'He Was A Pioneer And Visionary': Medtronic Co-Founder Earl Bakken Remembered

FRIDLEY, Minn. (WCCO) -- What began in a small garage along a northeast Minneapolis block changed medicine forever.

"He was a pioneer and visionary in a lot of ways," said Michael Sanders, the executive director of the Bakken Museum.

Earl Bakken was just a kid when he saw the original Frankenstein movie. His fascination with electricity and the human body set the stage for his life's devotion.

"He snuck into the Heights Theatre in Columbia Heights and was inspired by the concept of electricity within the human body being fundamental to life," Sanders said.

At the tender age of 25, Bakken co-founded Medtronic. The company mostly repaired medical equipment, but Bakken spent time tinkering with radios and television sets to help make ends meet.

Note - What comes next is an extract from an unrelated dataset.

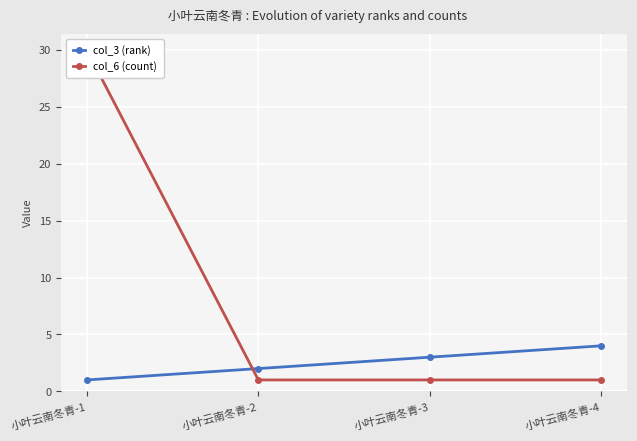

After their last crossing, which series has the higher values: col_3 (rank) or col_6 (count)?

col_3 (rank)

In the vault of his Minneapolis Bakken Museum sits a microwave-sized plug-in pacemaker. But in 1957, the problem was what could happen if a hospital lost electricity. The patient was left without cardiac assistance because the unit had to be plugged in.

"It was his work with Dr. Walt Lillehei of the University of Minnesota that really put him on the map," explains Sanders.

Bakken created the world's first, battery-powered cardiac pacemaker. Through the years, Medtronic's devices got smaller, implantable and today are barely the size of a pill.

"At his core, Earl was an engineer," said Rob Clark, Medtronic's chief communications officer. "He believed in the values of technology and what it could do for humans."

Medtronic is today the world's largest medical device firm. Its 86,000 employees design and manufacture products at the core of the company's mission -- to alleviate pain, restore health and extend life.

"So that's the rallying mission for people," Clark said. "That notion of what technology can do to deliver on that has guided us for the 60 plus years we've been alive."

For 40 of those years, Earl Bakken was at the company's helm, building his company into a world leader.

At Medtronic's Fridley U.S. headquarters, lowered flags are a sign of sadness.

But Clark says there is also a great sense of celebration of Bakken's legacy. It's a tribute you clearly see in a simple yellow rose laid at Bakken's bust in the museum preserving his genius.